Africankeeper, I hate to be the kill joy here, but what I would recommend is looking around on some sort of local trader site. I don't know how great craigslist is in australia or if you have something better. I generally never buy my tanks from stores, you end up paying waaaayyy more than you had to in the first place.

Also, NEVER trust anyone from the lfs. They are generally people who (rightfully so) have not kept all fish and most of them are, in my experience, very misinformed regarding Cichlds. I overheard someone saying that two adult oscars could stay in a 30g. In reality it would take more like a 125 or more.


----------



## AfricanKeeper (Oct 26, 2008)

Sigh, ok, what if i got that 3 females to one male, but got them when they are still small, and in about 6 months or so get a bigger tank??


----------



## BurgerKing (Jul 1, 2008)

Doane is being a little harsh IMO, though some LFS employees are basically retarded(regarding knowledge of fish) there are some great people out there, you just have to get lucky.

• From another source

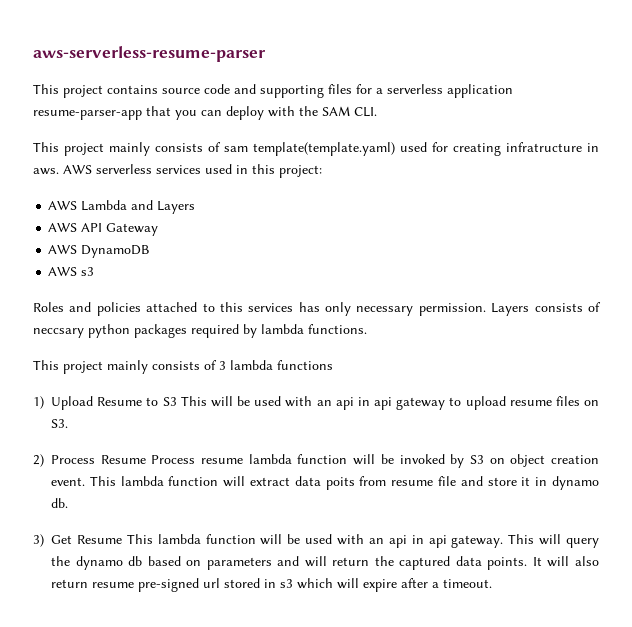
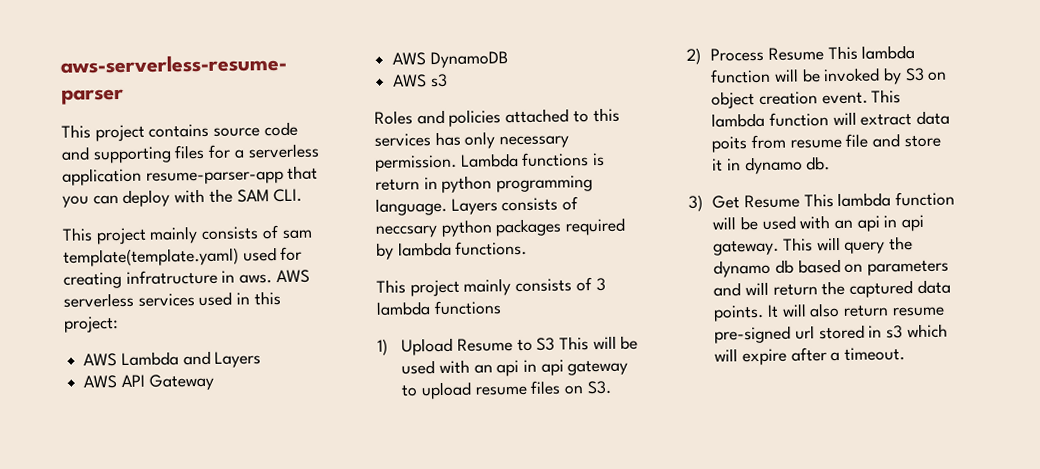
(486, 309) none -> [459,152,606,168] [375,175,594,193] [375,197,447,216] Lambda functions is return in python programming language.
[151,455,244,464] Process resume -> [827,45,858,61] This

The only mbuna i could think of(potentially) working would be a trio(1m 2f) of Rusties. They stay small and are the most peaceful of all mbuna(IME).

But i would stick to the smaller tang. cichlids like shell dwellers.


----------



## AfricanKeeper (Oct 26, 2008)

Thanks for the advice, think its aparent i need a bigger tank, but im gonna make do with what *** got now, il get juveniles and get a bigger tank in a few months time I think.


----------



## eL Chupy (Aug 6, 2007)

and this my friends... is how it all begins. in a few months you buy a bigger tank, then you wake up one morning and think to yourself it's still not big enough, then you go buy another one, and realize that if you only had the next size bigger you could fit just one more species that you _really really_ like, and before you know it, you've run out of room to put tanks up and still can't stop yourself from searching craigslist in the middle of the night because there just might be a real good deal on another tank, but you've even run out of room in your garage because you have empty tanks in there that you just can't get rid of, even though you don't know where to put them, and think of selling your couch because that would be a perfect spot..... ***sigh***.... :lol: multiple tank syndrome MTS

true story...

just watch your fish, and remember that in a few months things can change and the ability to get a bigger tank may no longer be available.... life is life, and stuff happens. and some times fish don't want to wait a few months for you to upgrade. in the long run, I think you'd be very happy with a larger tank.


----------



## AfricanKeeper (Oct 26, 2008)

LOL! Sounds like my bank accounts in trouble now. Well i went and got 4 fish today, got 3 females and one male of Cynotilapia Afra (all about 2" in size). The three females seem to get along really well, they can all occupy one cave and none of them get "upset", the male has taken hold of the main cave in the tank though, and gives the females a little lunge scare to get them away from his cave if they come too close. Theres basically a cave per cichlid and an extra 2 cave like areas they seem to like, and most of the time the females are either all in one of them or theres two in one cave and the other one in another. Now to start looking for a new tank, lol.


----------



## eL Chupy (Aug 6, 2007)

if you want the best sucess with malawis shoot for a 4 foot 55 gallon minimum...preferably even larger than that. I just moved my occupants from a 4 footer to a 5 foot tank and wow!... it's visually stunning...plus I got to buy new fish :wink: :lol:

do you happen to know which varient of afra you got? I have never been able to locate them locally. seen a few 'clown afra' females, but have yet to see a male


----------



## AfricanKeeper (Oct 26, 2008)

Thanks for the reply. Im definitely gna be getting a bigger tank in about 2 months when *** got some money saved up, and a 4 foot long is what il be looking for, hopefully bigger though as you say. The variant I got is Cobwe as far as I can remember, was unaware of "variants" but now that u mention it I remember Cobwe being on the tank, read something like: C. Afra (Cobwe), would that be the variant in brackets??


----------



## eL Chupy (Aug 6, 2007)

correct... the varient is actually the geographical collection point. C afra has a wide distribution with different color variations coming from different locations. the librayry on this site is a great resource. here's a link to the maps and you can see where this guy originally comes from..

http://www.cichlid-forum.com/articles/c ... s_list.php


----------



## AfricanKeeper (Oct 26, 2008)

Ohk awesome thank for that, been getting so confused with all these weird names, makes some sense now!

Btw, the 4 fish I put into the tank yesterday aren't doing much tank swimming, theyre all kinda hiding in the caves, is this normal till they get used to the new territory and tank? Just worried that its got to do with the tank size or something *** done wrong. *** tested the water, got a PH of 8, Nitrate, Nitrite and Amonia are at 0. Water temps are about 24 - 26 celsius.


----------



## fishlover01 (Aug 11, 2007)

I'd have to dissagree with the above statements. I have a 30 gallon with full grown africans that give each other no problems. But if you're really concerned about following the "rules" I'd go with a trio of polits (if you want to breed, otherwise there guys are pretty mean with other fish) or you could do a setup with some saulosi, these are beautiful in both male and female colorations. Or you could simply continuosly trade out full grown fish for babies. My tank came originally with 9 kenyi, a demasoni, and 2 maramalds. I've learned since then, but I've still been able to keep africans in my 30 with no problems. Good luck! :thumb:


----------



## fishlover01 (Aug 11, 2007)

And from my experience, sometimes cichlids will hide out for a day or two, but once they come out, you'll truly enjoy them =)


----------